The Bush Administration has recently infringed on yet another civil liberty last Tuesday. Under the auspices of increasing security along the United States’ northern border, the U.S. Border Patrol began setting up unannounced, rotating checkpoints in which federal agents question drivers and passengers on their citizenship and have the right to stop cars and search anything deemed “suspicious.” Their main goals are to catch terrorists and illegal immigrants, although agents will be on the lookout for drugs and weapons as well.

The fact that such checkpoints – common along the southwest border in California and Texas – have been extended north to Michigan continues a disturbing trend toward further eroding civil liberties. According to federal law, the government has the right to search and survey private property within 25 miles of an international border or shoreline. In 1976, the Supreme Court ruled that such stops and searches are constitutional even without a warrant. While technically legal, this ruling is still cause for alarm.

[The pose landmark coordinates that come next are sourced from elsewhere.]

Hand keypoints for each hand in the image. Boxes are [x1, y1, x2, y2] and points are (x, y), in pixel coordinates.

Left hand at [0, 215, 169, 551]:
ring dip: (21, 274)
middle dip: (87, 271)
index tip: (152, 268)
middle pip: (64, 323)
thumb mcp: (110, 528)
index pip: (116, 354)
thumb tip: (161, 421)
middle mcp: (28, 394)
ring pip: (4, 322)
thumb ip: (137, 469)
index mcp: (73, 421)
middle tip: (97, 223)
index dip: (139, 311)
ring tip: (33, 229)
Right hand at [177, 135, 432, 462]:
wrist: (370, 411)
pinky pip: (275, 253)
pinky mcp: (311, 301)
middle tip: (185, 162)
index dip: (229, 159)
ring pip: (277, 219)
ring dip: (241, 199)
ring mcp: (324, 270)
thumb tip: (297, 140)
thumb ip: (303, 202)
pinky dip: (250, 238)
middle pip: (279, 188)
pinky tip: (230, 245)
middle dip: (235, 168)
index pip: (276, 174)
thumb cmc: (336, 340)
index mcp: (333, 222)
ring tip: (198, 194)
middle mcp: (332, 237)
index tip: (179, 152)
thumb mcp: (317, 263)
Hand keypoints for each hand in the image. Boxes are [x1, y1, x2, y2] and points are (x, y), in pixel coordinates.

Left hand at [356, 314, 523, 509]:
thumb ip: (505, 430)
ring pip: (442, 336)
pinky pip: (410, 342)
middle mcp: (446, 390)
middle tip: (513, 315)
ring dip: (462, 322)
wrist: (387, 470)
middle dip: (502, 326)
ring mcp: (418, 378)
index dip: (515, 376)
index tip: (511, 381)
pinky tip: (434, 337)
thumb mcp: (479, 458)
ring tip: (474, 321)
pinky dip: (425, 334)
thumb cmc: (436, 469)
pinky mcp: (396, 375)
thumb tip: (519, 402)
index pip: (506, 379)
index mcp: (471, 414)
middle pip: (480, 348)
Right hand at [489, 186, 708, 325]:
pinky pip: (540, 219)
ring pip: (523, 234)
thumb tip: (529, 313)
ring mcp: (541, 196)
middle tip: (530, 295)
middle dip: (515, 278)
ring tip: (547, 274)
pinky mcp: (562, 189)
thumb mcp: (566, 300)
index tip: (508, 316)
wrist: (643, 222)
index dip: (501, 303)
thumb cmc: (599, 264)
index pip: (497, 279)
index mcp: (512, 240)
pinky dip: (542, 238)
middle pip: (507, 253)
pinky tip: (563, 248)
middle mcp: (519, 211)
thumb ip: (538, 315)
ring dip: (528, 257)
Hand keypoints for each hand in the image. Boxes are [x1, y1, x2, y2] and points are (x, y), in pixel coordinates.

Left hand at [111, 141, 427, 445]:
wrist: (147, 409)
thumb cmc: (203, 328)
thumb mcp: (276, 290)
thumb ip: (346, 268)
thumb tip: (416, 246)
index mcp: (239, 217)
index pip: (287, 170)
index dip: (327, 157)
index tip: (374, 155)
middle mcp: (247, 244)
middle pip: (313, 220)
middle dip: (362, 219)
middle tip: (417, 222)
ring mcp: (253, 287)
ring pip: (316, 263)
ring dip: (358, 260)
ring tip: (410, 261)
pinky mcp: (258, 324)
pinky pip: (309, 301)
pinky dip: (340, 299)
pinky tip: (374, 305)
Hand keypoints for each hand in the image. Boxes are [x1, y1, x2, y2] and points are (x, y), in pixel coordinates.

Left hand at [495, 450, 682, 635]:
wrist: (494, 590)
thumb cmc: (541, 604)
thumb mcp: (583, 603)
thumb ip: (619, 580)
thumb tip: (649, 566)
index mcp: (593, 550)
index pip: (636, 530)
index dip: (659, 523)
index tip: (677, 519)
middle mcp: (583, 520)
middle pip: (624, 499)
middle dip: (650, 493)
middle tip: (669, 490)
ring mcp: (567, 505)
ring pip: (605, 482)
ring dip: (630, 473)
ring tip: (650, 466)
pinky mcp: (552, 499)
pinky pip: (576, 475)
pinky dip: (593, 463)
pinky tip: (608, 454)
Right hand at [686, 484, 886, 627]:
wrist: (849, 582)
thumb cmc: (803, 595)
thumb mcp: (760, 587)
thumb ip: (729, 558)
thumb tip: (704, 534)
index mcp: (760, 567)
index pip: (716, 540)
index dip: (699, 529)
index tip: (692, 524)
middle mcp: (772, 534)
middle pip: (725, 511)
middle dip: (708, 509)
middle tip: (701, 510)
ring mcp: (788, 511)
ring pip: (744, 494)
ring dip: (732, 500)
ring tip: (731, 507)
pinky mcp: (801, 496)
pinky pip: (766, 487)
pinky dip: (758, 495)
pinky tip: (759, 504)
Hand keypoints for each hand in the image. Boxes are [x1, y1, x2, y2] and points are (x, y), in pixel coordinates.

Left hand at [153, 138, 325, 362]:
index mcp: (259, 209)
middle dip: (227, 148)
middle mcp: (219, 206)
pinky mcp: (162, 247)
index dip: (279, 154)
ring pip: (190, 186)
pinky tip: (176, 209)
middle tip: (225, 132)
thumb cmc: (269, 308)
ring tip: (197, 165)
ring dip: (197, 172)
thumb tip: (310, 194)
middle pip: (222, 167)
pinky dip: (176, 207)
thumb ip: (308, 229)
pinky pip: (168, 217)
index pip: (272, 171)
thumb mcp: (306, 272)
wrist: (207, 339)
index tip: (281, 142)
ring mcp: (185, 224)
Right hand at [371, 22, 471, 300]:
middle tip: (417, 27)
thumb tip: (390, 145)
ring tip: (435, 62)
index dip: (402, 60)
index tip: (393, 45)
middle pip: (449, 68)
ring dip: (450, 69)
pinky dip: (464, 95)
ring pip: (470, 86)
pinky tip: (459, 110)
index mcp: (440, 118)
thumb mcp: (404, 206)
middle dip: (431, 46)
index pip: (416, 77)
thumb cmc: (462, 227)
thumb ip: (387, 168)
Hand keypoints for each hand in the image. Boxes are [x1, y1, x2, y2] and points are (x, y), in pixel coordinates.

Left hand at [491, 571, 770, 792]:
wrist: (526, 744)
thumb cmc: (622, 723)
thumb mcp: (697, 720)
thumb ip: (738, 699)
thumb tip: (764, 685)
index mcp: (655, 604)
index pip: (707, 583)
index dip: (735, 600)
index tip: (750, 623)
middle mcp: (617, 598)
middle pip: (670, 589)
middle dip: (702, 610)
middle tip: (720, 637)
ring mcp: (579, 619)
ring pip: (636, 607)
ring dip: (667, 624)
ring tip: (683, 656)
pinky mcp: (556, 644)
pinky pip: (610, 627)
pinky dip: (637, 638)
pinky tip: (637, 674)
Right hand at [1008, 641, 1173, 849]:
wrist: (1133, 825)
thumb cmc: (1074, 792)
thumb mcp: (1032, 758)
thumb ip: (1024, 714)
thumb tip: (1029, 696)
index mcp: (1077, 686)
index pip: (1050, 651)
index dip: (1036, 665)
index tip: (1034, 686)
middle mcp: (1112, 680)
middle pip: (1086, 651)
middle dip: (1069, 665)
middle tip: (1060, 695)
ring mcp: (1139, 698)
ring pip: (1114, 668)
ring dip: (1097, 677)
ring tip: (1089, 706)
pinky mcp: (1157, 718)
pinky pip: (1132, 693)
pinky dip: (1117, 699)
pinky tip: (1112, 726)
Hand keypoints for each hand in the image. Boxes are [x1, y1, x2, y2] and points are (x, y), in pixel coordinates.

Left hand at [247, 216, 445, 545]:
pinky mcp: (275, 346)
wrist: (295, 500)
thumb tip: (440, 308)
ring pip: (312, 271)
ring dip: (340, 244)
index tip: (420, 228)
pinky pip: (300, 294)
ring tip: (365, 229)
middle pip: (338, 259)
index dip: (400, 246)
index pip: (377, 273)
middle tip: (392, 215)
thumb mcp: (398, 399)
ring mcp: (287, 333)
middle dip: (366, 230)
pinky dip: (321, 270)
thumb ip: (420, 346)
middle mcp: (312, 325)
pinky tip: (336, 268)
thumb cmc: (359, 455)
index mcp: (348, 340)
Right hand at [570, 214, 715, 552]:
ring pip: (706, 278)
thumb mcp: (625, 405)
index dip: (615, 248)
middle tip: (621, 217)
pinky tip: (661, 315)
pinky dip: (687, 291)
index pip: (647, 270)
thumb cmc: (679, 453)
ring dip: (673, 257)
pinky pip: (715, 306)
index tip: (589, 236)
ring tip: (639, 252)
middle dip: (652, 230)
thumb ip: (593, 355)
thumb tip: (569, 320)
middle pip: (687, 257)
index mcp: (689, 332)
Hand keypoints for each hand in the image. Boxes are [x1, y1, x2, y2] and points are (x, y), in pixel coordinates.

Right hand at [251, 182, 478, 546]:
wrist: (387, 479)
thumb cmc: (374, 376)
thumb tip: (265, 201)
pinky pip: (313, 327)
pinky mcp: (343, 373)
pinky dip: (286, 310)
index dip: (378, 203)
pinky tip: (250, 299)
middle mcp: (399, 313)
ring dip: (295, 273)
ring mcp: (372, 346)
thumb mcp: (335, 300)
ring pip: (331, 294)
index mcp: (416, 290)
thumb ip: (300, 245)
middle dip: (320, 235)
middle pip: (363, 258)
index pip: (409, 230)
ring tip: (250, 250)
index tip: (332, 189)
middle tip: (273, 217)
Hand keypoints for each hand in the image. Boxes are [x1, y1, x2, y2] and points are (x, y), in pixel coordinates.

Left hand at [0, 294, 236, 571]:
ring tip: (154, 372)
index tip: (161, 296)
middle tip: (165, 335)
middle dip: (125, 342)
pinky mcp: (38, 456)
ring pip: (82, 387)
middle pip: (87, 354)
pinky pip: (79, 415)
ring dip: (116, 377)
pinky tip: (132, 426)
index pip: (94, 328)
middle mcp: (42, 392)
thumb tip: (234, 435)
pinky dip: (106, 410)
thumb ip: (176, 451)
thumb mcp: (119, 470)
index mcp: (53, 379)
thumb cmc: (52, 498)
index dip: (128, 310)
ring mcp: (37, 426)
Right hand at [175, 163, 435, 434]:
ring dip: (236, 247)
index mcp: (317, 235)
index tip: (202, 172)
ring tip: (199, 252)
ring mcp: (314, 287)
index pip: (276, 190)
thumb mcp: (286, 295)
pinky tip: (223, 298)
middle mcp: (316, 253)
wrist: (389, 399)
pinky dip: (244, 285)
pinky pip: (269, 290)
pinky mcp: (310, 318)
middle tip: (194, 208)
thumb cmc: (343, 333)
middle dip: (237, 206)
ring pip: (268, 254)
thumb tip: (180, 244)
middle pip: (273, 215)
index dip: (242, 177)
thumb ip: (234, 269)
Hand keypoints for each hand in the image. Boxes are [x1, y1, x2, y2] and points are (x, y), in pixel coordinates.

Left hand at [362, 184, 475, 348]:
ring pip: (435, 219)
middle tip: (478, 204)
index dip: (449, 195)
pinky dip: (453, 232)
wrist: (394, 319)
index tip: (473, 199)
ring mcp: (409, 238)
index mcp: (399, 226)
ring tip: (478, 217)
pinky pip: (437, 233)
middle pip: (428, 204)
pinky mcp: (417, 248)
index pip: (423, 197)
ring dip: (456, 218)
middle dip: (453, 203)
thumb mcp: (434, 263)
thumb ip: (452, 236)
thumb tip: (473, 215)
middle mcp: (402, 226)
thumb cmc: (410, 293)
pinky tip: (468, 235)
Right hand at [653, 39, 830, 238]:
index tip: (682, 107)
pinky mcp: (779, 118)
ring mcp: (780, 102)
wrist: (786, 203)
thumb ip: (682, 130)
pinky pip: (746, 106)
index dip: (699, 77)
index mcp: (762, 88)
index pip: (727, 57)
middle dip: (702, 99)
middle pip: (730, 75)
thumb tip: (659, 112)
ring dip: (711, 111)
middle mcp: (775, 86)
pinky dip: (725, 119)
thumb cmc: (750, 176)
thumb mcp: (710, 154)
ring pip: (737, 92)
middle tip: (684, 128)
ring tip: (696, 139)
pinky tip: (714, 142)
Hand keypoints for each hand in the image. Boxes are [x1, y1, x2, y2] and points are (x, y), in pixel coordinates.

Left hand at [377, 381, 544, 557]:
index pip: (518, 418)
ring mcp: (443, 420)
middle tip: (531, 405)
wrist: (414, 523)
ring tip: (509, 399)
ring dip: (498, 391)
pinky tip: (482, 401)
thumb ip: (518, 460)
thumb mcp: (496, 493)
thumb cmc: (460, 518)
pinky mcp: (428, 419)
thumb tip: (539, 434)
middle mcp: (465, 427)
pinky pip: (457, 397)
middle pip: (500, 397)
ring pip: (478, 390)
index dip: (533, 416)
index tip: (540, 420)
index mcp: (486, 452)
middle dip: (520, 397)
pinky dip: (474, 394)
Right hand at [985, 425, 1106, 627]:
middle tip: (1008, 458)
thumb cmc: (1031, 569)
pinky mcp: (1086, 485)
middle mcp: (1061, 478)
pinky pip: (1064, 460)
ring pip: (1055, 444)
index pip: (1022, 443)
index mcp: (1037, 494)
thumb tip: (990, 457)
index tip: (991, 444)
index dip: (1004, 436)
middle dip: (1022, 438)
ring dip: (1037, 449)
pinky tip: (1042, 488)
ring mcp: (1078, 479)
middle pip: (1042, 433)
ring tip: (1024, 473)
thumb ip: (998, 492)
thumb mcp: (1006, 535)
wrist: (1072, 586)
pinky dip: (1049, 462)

Federal agents should not randomly stop and search vehicles without suspicion. When the government has the power to single out individuals without hard proof of wrongdoing, it violates the idea of innocent until proven guilty. People have the right to privacy until they unquestionably forfeit that privacy through criminal activities. If these checkpoints were necessary for the immediate protection of the public safety the government would have the right to implement them. However, this new policy is by no means an effective way to eliminate the threat of terrorism.

Practically, an inherent flaw in the traffic checks is that in the quest of seeking out terrorists and illegal immigrants, the primary question asked of drivers and passengers is proof of their citizenship. However, U.S. citizens are not required to carry proof of citizenship. Only alien residents are required to carry some paperwork. If federal agents pull over a “suspicious” U.S. citizen, that individual will very likely not have any means of proving his innocence.

Due to the arbitrary manner in which these traffic checks can be conducted, the potential for abuse is dangerously real. The term “suspicious” is ambiguous at best. When left up to the interpretation of flawed human beings, it is all too easy for personal prejudices to influence decisions. When the main objective of the search and surveillance is to catch terrorists and illegal aliens, it is all too easy for Arabs and other minorities to become the target. Thus, the door to racial profiling is swung wide open.

Traffic checkpoints are not simply temporary, unobtrusive measures taken in desperate times for the public good. Civil rights advocates have reported that similar checkpoints in the southwest have become continuously expanding militarized zones patrolled by federal agents. Michigan risks the same fate unless the government immediately ceases to conduct traffic checks along the border.